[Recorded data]
- - -

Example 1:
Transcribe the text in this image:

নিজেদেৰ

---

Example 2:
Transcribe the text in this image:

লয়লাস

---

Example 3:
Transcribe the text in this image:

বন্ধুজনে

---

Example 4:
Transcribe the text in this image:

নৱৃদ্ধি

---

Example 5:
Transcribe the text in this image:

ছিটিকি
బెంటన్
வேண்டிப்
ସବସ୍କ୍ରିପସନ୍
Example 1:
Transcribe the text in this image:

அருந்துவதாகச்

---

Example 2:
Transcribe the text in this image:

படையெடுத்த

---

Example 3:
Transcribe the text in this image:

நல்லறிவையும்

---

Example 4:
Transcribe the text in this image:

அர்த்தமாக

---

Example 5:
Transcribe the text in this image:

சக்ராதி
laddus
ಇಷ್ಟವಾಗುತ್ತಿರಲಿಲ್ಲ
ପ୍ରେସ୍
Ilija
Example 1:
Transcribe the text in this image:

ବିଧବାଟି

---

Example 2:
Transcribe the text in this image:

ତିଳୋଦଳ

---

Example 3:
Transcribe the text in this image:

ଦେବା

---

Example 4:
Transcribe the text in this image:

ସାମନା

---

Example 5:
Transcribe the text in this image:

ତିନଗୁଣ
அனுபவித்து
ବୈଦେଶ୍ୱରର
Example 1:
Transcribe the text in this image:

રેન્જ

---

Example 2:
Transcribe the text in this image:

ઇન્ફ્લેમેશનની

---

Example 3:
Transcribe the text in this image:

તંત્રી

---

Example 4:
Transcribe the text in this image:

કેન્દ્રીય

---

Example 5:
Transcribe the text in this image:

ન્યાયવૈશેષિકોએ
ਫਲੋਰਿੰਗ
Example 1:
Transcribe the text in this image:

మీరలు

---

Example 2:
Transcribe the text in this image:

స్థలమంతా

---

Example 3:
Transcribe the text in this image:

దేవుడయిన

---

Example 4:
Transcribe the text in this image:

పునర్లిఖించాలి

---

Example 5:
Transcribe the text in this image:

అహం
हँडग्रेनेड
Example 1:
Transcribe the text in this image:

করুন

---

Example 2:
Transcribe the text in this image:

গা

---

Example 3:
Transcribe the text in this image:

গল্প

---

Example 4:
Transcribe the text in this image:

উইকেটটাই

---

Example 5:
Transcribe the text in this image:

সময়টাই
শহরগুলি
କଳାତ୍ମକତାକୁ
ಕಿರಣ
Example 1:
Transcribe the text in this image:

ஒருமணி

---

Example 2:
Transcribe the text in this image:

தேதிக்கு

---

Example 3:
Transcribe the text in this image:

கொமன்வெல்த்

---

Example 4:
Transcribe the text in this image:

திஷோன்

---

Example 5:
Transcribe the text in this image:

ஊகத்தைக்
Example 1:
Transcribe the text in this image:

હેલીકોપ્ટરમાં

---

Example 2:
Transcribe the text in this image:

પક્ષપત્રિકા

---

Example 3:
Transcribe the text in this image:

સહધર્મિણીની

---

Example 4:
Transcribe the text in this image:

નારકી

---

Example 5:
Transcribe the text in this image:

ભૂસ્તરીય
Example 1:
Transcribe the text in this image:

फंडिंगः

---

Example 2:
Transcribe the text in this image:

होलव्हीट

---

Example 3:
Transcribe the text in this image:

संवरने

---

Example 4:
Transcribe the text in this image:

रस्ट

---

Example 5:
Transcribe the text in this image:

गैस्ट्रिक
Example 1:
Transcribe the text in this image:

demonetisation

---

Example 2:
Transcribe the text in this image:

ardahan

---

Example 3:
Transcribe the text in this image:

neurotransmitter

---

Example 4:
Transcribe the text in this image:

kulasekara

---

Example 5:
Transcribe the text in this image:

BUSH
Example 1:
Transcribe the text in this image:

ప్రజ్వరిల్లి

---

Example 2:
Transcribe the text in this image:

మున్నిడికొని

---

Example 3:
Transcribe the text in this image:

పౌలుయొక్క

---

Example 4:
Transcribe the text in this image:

- - -

» **What the exercise asks**
Repeat the whole of the data verbatim, as it reads above.

» **Task answer**
Example 1:
Transcribe the text in this image:

নিজেদেৰ

---

Example 2:
Transcribe the text in this image:

লয়লাস

---

Example 3:
Transcribe the text in this image:

বন্ধুজনে

---

Example 4:
Transcribe the text in this image:

নৱৃদ্ধি

---

Example 5:
Transcribe the text in this image:

ছিটিকি
బెంటన్
வேண்டிப்
ସବସ୍କ୍ରିପସନ୍
Example 1:
Transcribe the text in this image:

அருந்துவதாகச்

---

Example 2:
Transcribe the text in this image:

படையெடுத்த

---

Example 3:
Transcribe the text in this image:

நல்லறிவையும்

---

Example 4:
Transcribe the text in this image:

அர்த்தமாக

---

Example 5:
Transcribe the text in this image:

சக்ராதி
laddus
ಇಷ್ಟವಾಗುತ್ತಿರಲಿಲ್ಲ
ପ୍ରେସ୍
Ilija
Example 1:
Transcribe the text in this image:

ବିଧବାଟି

---

Example 2:
Transcribe the text in this image:

ତିଳୋଦଳ

---

Example 3:
Transcribe the text in this image:

ଦେବା

---

Example 4:
Transcribe the text in this image:

ସାମନା

---

Example 5:
Transcribe the text in this image:

ତିନଗୁଣ
அனுபவித்து
ବୈଦେଶ୍ୱରର
Example 1:
Transcribe the text in this image:

રેન્જ

---

Example 2:
Transcribe the text in this image:

ઇન્ફ્લેમેશનની

---

Example 3:
Transcribe the text in this image:

તંત્રી

---

Example 4:
Transcribe the text in this image:

કેન્દ્રીય

---

Example 5:
Transcribe the text in this image:

ન્યાયવૈશેષિકોએ
ਫਲੋਰਿੰਗ
Example 1:
Transcribe the text in this image:

మీరలు

---

Example 2:
Transcribe the text in this image:

స్థలమంతా

---

Example 3:
Transcribe the text in this image:

దేవుడయిన

---

Example 4:
Transcribe the text in this image:

పునర్లిఖించాలి

---

Example 5:
Transcribe the text in this image:

అహం
हँडग्रेनेड
Example 1:
Transcribe the text in this image:

করুন

---

Example 2:
Transcribe the text in this image:

গা

---

Example 3:
Transcribe the text in this image:

গল্প

---

Example 4:
Transcribe the text in this image:

উইকেটটাই

---

Example 5:
Transcribe the text in this image:

সময়টাই
শহরগুলি
କଳାତ୍ମକତାକୁ
ಕಿರಣ
Example 1:
Transcribe the text in this image:

ஒருமணி

---

Example 2:
Transcribe the text in this image:

தேதிக்கு

---

Example 3:
Transcribe the text in this image:

கொமன்வெல்த்

---

Example 4:
Transcribe the text in this image:

திஷோன்

---

Example 5:
Transcribe the text in this image:

ஊகத்தைக்
Example 1:
Transcribe the text in this image:

હેલીકોપ્ટરમાં

---

Example 2:
Transcribe the text in this image:

પક્ષપત્રિકા

---

Example 3:
Transcribe the text in this image:

સહધર્મિણીની

---

Example 4:
Transcribe the text in this image:

નારકી

---

Example 5:
Transcribe the text in this image:

ભૂસ્તરીય
Example 1:
Transcribe the text in this image:

फंडिंगः

---

Example 2:
Transcribe the text in this image:

होलव्हीट

---

Example 3:
Transcribe the text in this image:

संवरने

---

Example 4:
Transcribe the text in this image:

रस्ट

---

Example 5:
Transcribe the text in this image:

गैस्ट्रिक
Example 1:
Transcribe the text in this image:

demonetisation

---

Example 2:
Transcribe the text in this image:

ardahan

---

Example 3:
Transcribe the text in this image:

neurotransmitter

---

Example 4:
Transcribe the text in this image:

kulasekara

---

Example 5:
Transcribe the text in this image:

BUSH
Example 1:
Transcribe the text in this image:

ప్రజ్వరిల్లి

---

Example 2:
Transcribe the text in this image:

మున్నిడికొని

---

Example 3:
Transcribe the text in this image:

పౌలుయొక్క

---

Example 4:
Transcribe the text in this image:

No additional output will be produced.